Here's the sneaky thing about life: Even people who claim they aren't selfish are actually selfish to some extent. It's basically human nature: We all think we're right. (Bill Clinton said this slightly more eloquently during the Democratic National Convention.) The critiques of "Bachelorette" -- those ragging on the characters for being selfish bad girls -- have an almost puritanical vibe to them. No one told the guys in "The Hangover" to get themselves together, so why should the ladies in "Bachelorette" be chided for the same behavior?

Well, perhaps because they're women and women shouldn't behave like that? That's at least one possible (and ugly) reason for the decorum police coming out against "Bachelorette." Allowing for benefit of the doubt, the other answer is more simple: People hate it when characters cut too close to the bone. No one wants to watch their greatest insecurities play out onscreen; they go to movies to get away from those insecurities. With "Bachelorette," Headland puts human deficiencies front and center, almost daring the audience to realize they aren't that far removed from ripping their friend's wedding dress in a fit of mockery. Making the audience feel uncomfortable with themselves is something Dunham accomplished on her series as well. The loudest dismissals of "Girls" seemed to come from a place beyond merely disliking the show; some reacted like Dunham personally injured a member of their family (or maybe their personal psyche).

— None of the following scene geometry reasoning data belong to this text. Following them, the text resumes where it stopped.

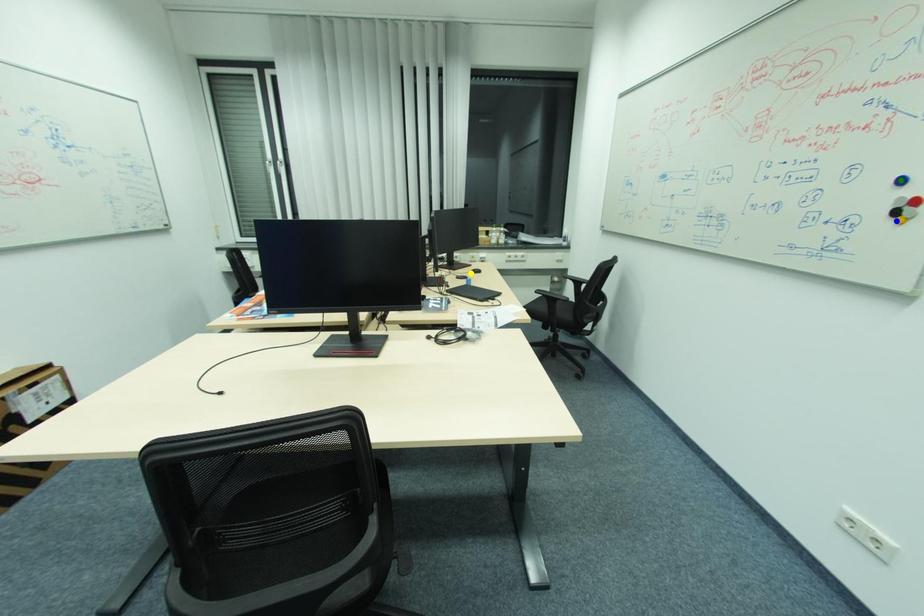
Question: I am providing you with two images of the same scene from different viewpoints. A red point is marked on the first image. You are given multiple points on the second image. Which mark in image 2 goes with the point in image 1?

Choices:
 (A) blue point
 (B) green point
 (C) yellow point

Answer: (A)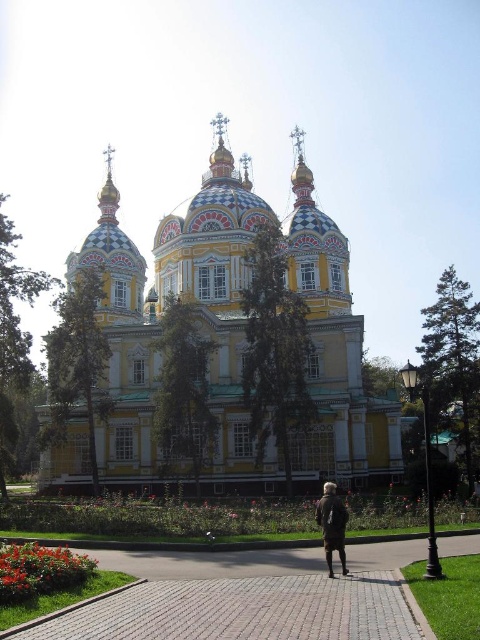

(Of course, there are many legitimate reasons to dislike both "Bachelorette" and "Girls," but some of the more vitriolic reviews of each seemed to degenerate into "I don't like these people, so this is bad!")

"I just for some reason have empathy for people that are sort of villainized for their weakness or their behavior," Headland told THR. "I just felt it was important that they weren't completely awful, but there was just enough empathy with them that you could follow the movie, that you could feel comfortable going the length of the movie behind it."

Or, perhaps for some, too much empathy and not enough self-awareness. After all, who wants to look in the mirror and see a mean-spirited, selfish, flawed, human being staring back?